А кто надоумил нашего механика-самоучку попросить привилегию от правительства? Опять-таки Николай Дмитриевич. А его в той «Всемирной иллюстрации» и не упомянули! А все-таки, если признаться себе самому: щекотно для самолюбия, все же признание, общественное мнение. И для Нерчинска лестно. Однако ж дело прежде всего. Ну, Хаминов, любезный Иван Степанович... С тобою надо поосмотрительней...
Бутин услышал, как скрипнуло крыльцо. Скорые шаги вверх по ступенькам. В эдакую рань! Или кто тоже собрался, подобно руководителю дела, в дослужебное время подогнать несделанное?
Он упрятал растревоживший его журнал в ящик стола, и тотчас отворилась дверь, и вошел Шилов. Его обычно спокойное, сосредоточенное худощавое лицо выказывало озабоченность. Он даже не извинился, что без стука и что помешал.
— О, да это вы, Иннокентий Иванович! С самой рани и такой скучный! Или неможется?
— Да, пожалуй, не с утра заскучал, а с ночи, Михаил Дмитриевич.
— Вон как, ночное приключение у вас? Домна Савватьевна здорова ли?
— Благодарствую, дома-то все ладно, — рассеянно отвечал Шилов. Он потер длинными худыми пальцами лоб, потом перешел к подбородку.

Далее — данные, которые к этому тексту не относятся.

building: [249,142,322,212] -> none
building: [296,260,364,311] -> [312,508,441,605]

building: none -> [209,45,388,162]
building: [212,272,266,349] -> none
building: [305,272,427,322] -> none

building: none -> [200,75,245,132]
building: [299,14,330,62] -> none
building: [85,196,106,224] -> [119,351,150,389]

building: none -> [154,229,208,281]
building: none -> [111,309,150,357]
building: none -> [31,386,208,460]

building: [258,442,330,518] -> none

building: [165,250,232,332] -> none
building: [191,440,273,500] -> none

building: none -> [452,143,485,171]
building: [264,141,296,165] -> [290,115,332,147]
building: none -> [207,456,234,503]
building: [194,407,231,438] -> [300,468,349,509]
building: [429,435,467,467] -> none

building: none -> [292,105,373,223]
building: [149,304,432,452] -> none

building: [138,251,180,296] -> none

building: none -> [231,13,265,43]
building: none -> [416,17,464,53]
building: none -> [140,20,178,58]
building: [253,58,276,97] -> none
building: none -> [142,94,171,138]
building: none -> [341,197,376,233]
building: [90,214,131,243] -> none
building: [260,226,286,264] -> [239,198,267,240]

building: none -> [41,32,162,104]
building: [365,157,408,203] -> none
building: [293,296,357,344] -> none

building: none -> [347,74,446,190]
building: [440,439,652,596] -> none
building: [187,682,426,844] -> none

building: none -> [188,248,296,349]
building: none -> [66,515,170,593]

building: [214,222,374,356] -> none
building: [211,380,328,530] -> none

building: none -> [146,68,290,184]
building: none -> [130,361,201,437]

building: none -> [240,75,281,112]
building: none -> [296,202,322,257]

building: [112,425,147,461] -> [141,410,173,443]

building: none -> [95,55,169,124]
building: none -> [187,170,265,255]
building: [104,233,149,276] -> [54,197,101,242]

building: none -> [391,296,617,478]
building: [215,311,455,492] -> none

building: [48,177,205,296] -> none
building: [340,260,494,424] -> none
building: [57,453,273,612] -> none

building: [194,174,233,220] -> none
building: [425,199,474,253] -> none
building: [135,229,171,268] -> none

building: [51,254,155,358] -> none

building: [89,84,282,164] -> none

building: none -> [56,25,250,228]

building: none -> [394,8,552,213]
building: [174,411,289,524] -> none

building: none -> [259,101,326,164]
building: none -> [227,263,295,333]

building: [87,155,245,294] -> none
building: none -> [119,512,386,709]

— Вот что, милостивый государь мой, присядьте, приведите свои мысли в порядок. Вижу, вы в большом расстройстве. Прикажете вам водички налить?
— Михаил Дмитриевич, я сам не пойму, может, ничего такого, а вдруг беда произойдет? Нет, не могу разобраться.
— Вот уж, Иннокентий Иванович, непривычен от вас, серьезного работника, недомолвки слышать. Чем это вы так напуганы? — и он выставил вперед бородку, сузил глаза. — А ну выкладывайте, в чем надо разобраться.
— Михаил Дмитриевич, поймите меня правильно. Я порядок люблю. И основательность в людях. Как увижу, кто пустым делом занят, так лихо мне. Я к этим молодым людям по справедливости, с душой. И вы наказали: пристроить, подмогнуть. Не потому лишь, что новые служащие наши. У них тут ни души родной... Одежду мы выдали, — зипуны, порты, обутки, все новое. На харчи-то три рубля на брата. Чего ж им-то еще не хватает?